READING PASSAGE:
((
Let’s Go To The Movies!

The Parkside TheaterFor some reason this popped into my mind over the weekend and I had to see if I could dig anything up on this, but back in the late 60’s/early 70’s when I was a young pup the elementary schools at the end of the school year would sell matinee tickets to your local movie theater for a Tuesday or Wednesday showing and each movie ticket cost 15¢. You would buy enough to cover you for the summer and once a week your parents would cart you off to the local theater and dump you there for the day. Life was good back then.

I’d like to say 15¢ was worth more back then and I’m sure it was, but this wasn’t breaking anyone’s bank that I remember. A small box of candy, which would be considered large by today’s standards, at my local Parkside Theater was 16¢ [the extra penny was for tax], so getting rid of your kids for a day each week in the summer was worth the price of a candy bar. I don’t know about other theaters at the time, but the Parkside also served ice cream and sandwiches which was a bit odd for back then as they weren’t pre-packaged, but hand scooped and hand made.

As I remember the movies started at around 11am or so and ended around 4-4:30pm. They’d show a cartoon movie and then a live action movie, all kid oriented of course. You could go in and watch Jungle Book followed by Treasure Island and for a little kid having the big screen to share with his friends and not having your parents around was great. Before every movie they showed a few cartoon shorts for the kids with short attention spans to help hold them over through the movie. In between movies they had an intermission which meant time to buy more candy so you could properly fuel your sugar rush for when you came home. I would be sent off with a dollar in my pocket and always get candy, popcorn and a soda and come home with change.

While I only went to the Parkside, I think the summer movie thing was done all around the city. I seem to remember using my tickets at a theater in the Richmond District once or twice because my Mom’s best friend lived there and I’d sometimes go with her kids. It’s kind of hard thinking back to those times because today you’ve got entertainment available from so many different sources. Back then we didn’t have channels to change, I don’t even think we knew what movies they were going to show. I believe the tickets just had the day and the date and 15¢. Maybe the school name was on it because it was probably a way for the schools to add to their coffers.
))
[Data excerpts]
((
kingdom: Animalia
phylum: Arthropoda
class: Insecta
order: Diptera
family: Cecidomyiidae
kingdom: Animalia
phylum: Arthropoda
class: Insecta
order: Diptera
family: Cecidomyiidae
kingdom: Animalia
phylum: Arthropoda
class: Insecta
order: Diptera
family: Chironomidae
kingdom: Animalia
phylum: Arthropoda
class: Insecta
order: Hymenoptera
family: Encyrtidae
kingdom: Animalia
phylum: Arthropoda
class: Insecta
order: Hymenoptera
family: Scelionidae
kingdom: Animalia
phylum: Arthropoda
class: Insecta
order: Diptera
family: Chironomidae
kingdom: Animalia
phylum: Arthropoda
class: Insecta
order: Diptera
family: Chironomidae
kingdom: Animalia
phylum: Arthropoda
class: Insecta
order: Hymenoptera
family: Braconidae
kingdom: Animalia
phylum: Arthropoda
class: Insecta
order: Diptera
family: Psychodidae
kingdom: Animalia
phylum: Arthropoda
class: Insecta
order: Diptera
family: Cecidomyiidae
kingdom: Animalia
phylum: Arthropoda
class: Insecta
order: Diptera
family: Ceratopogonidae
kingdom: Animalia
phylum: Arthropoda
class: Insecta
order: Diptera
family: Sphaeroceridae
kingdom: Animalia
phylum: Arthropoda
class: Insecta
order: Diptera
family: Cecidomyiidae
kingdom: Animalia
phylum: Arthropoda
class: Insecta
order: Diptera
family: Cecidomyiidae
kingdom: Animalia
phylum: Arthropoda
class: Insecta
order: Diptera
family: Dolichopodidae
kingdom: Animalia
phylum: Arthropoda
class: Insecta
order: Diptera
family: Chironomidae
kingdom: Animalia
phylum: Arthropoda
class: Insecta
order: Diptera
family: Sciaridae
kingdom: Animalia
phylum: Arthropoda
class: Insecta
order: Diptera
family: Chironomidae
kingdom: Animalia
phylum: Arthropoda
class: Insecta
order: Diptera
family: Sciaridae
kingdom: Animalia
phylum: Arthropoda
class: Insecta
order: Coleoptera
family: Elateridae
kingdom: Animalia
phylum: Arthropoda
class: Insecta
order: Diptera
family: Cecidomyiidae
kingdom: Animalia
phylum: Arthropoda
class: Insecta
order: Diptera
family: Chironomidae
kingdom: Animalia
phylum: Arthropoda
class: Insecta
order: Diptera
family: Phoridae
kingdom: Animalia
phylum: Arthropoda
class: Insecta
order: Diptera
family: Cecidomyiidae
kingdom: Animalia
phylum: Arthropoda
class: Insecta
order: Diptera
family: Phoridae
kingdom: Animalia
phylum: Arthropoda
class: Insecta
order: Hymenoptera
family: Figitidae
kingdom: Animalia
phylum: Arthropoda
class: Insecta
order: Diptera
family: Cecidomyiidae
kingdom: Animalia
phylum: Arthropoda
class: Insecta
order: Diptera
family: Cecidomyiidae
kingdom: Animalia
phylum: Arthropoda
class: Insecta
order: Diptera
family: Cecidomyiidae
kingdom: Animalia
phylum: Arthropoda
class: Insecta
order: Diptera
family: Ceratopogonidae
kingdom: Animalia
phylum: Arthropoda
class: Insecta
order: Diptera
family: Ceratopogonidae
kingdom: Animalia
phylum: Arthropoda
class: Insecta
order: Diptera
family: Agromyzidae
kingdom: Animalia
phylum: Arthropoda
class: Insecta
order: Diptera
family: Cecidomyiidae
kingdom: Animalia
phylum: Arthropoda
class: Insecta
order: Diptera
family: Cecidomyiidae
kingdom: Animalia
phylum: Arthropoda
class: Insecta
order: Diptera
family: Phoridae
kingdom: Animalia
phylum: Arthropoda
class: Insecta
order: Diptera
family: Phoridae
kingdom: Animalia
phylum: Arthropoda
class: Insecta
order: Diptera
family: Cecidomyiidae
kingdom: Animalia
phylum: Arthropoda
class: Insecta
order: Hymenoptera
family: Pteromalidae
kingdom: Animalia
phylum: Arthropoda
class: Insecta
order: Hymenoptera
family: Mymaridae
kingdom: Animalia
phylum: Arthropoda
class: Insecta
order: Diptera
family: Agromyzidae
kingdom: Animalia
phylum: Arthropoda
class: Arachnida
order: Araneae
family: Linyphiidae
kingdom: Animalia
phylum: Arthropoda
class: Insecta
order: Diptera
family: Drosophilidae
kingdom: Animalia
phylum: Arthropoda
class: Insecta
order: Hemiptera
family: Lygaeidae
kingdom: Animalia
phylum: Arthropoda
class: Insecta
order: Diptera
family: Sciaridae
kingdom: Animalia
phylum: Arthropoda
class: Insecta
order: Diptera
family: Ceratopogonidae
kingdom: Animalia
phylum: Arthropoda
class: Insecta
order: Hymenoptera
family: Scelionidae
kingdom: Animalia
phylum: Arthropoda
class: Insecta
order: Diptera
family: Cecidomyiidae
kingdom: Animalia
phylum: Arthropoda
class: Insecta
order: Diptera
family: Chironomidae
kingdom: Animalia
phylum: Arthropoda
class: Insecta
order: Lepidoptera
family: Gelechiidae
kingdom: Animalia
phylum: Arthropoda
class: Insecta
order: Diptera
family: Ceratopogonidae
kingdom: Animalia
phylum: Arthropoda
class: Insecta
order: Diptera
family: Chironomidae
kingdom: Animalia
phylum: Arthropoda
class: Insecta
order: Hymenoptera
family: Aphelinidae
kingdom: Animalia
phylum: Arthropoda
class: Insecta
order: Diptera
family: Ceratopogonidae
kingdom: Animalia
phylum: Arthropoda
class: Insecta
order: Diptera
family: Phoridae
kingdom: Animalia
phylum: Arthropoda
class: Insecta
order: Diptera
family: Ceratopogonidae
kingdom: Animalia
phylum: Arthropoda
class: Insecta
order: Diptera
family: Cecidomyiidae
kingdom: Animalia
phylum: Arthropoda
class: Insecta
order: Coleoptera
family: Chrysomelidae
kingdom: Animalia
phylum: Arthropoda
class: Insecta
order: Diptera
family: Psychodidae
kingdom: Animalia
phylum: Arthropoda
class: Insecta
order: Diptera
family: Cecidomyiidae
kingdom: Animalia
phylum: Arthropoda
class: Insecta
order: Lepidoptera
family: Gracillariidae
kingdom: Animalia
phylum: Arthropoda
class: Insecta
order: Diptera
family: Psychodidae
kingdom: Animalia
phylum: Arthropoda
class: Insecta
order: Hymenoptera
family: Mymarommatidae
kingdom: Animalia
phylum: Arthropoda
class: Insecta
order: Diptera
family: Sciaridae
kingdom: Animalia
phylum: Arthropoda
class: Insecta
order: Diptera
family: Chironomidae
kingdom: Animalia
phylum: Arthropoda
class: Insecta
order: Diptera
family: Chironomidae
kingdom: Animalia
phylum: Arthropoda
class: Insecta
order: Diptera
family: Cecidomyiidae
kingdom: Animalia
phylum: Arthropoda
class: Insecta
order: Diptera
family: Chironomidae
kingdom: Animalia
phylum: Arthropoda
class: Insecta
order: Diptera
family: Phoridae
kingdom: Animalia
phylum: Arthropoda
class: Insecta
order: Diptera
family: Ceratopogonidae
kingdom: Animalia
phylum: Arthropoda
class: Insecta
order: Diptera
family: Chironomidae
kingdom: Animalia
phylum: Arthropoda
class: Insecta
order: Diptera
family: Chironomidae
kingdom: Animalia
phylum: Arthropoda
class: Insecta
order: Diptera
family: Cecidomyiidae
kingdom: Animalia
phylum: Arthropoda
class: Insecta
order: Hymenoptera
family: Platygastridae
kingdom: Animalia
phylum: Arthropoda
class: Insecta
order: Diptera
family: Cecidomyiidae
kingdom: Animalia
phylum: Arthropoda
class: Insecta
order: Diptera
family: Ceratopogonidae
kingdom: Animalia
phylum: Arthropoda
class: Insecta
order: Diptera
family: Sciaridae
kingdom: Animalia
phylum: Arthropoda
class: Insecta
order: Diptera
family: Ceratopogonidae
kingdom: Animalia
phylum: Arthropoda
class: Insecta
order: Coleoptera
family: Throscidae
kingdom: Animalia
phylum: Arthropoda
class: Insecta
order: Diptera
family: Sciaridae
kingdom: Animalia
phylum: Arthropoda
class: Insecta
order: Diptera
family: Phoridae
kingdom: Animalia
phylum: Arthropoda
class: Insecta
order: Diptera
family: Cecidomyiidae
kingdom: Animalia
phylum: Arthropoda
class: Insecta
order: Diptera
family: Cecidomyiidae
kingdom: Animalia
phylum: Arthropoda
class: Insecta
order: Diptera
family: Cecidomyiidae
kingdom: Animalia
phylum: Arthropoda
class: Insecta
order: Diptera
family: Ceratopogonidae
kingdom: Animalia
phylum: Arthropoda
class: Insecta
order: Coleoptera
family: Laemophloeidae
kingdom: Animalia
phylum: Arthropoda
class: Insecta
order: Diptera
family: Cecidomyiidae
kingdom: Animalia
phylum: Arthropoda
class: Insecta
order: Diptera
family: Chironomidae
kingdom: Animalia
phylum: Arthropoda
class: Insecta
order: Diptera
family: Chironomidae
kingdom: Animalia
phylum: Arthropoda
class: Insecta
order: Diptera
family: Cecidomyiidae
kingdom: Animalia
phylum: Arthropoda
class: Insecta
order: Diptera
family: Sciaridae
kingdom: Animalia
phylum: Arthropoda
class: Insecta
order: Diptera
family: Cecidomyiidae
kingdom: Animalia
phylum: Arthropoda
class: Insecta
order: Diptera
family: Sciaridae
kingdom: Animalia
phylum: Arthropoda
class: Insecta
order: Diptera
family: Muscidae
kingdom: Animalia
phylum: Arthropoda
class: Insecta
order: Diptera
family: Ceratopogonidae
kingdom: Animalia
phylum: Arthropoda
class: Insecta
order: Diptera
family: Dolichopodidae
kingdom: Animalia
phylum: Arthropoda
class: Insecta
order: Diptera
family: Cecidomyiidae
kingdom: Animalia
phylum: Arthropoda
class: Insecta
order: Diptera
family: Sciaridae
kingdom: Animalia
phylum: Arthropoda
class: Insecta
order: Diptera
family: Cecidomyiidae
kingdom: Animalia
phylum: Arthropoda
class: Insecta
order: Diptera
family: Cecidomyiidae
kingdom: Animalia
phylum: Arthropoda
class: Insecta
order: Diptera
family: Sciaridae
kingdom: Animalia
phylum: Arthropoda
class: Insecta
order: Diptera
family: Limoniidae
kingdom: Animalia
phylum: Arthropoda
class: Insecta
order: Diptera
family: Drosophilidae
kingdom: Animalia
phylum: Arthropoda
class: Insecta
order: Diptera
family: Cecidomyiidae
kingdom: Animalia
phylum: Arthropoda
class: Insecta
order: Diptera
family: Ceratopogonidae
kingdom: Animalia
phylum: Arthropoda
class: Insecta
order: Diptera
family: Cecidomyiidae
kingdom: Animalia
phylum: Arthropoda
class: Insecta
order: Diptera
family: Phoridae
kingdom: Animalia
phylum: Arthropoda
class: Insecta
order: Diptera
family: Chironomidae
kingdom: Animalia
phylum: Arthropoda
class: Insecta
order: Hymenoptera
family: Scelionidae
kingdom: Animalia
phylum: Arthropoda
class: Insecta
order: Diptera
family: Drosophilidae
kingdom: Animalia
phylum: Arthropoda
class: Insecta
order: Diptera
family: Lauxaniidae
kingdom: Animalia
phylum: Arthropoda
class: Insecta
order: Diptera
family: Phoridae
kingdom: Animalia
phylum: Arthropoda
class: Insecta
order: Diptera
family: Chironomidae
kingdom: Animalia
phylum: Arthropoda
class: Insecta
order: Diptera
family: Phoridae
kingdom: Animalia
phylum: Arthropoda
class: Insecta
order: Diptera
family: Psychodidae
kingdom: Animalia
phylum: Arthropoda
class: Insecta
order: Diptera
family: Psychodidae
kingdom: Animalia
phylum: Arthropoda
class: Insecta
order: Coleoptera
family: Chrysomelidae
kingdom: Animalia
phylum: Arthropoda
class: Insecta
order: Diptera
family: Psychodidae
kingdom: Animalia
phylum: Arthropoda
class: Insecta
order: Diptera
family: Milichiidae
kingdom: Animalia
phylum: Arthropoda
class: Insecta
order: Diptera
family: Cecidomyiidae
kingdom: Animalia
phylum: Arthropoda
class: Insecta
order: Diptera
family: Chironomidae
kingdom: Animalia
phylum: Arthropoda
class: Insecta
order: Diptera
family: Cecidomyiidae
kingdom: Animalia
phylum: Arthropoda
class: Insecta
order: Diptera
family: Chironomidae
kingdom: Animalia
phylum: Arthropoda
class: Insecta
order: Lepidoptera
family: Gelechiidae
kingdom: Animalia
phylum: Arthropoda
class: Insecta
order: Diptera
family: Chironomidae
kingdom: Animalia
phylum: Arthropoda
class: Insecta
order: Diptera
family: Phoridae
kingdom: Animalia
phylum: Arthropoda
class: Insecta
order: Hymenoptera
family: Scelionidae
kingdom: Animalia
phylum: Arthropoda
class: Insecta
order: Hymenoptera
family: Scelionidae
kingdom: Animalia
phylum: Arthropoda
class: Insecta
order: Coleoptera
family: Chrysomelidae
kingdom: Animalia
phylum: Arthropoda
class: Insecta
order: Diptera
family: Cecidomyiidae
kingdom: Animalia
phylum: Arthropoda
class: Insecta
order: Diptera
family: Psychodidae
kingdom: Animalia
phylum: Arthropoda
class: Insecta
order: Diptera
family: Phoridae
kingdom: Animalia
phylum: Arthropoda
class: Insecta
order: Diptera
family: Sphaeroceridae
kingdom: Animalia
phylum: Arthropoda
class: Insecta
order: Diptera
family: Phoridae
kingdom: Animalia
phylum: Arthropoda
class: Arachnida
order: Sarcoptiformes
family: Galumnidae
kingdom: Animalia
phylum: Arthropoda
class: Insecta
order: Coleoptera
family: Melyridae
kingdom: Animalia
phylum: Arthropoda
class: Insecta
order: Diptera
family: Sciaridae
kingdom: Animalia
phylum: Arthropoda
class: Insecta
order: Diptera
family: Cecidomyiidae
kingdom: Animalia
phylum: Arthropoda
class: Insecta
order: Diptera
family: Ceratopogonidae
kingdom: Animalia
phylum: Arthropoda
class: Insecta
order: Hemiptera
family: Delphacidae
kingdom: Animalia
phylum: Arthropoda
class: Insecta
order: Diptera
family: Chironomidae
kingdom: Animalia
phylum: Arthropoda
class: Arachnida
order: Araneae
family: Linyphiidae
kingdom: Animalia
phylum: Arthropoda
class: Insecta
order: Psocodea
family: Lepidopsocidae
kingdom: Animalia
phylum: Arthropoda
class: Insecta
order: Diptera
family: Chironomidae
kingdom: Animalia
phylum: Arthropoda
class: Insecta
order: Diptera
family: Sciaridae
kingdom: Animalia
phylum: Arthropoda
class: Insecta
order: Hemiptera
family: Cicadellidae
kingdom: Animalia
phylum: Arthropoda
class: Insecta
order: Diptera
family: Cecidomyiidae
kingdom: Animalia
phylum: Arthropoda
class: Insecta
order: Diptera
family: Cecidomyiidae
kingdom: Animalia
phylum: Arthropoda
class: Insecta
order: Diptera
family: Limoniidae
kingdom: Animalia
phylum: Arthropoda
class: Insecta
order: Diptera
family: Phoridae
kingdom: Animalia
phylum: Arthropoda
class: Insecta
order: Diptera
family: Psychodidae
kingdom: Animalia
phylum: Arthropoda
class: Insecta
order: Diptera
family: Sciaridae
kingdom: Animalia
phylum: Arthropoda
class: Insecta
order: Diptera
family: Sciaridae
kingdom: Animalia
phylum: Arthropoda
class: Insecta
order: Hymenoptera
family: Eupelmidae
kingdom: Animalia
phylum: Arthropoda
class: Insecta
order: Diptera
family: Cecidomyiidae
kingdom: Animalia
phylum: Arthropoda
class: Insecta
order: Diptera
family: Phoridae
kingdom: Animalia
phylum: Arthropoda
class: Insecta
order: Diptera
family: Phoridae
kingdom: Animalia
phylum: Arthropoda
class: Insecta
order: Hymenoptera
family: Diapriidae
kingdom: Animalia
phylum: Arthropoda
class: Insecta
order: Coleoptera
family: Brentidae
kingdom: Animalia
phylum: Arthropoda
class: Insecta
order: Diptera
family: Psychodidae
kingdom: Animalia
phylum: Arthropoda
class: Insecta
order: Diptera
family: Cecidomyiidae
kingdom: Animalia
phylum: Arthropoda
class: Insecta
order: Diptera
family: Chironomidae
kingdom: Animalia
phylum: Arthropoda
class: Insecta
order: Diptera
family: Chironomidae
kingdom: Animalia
))
GIVEN INSTRUCTION 1:
Name every food or drink that the summer-matinee reminiscence says was sold or served at the Parkside Theater.
GIVEN INSTRUCTION 2:
Decide whether each statement agrees with the summer-matinee reminiscence: (a) each matinee ticket cost 15¢; (b) the extra penny on a small box of candy was for tax; (c) the movies started at around noon.
GIVEN INSTRUCTION 3:
Carry on the summer-matinee reminiscence from its final sentence.

WRITTEN RESPONSE 1:
candy, ice cream, sandwiches, popcorn, soda

WRITTEN RESPONSE 2:
(a) Yes: "each movie ticket cost 15¢"
(b) Yes: "[the extra penny was for tax]"
(c) No: "the movies started at around 11am or so"

WRITTEN RESPONSE 3:
Now here’s the funny thing, I found out that the Parkside Theater back in those days seated 1329 people, so on a sold out matinee they would make only $199.35 from ticket sales. You couldn’t buy them at the door, you had to get them from your school. Anything extra they got was from selling foods at the snack bar. I’m sure minimum wage was awful back then since the first real job I got was in 1977 and paid $2.20/hour and at that price I bet they could barely cover the cost of the staff if they weren’t selling lots at the snack bar. Working then wasn’t too much fun because if you did something incorrectly they could cut your pay for the day and I’m sure that was over used because in the mid 70’s they made it so you had to be paid for the hours you worked. No one seemed unhappy working at the theaters back then though, but I was only 7 so what did I know.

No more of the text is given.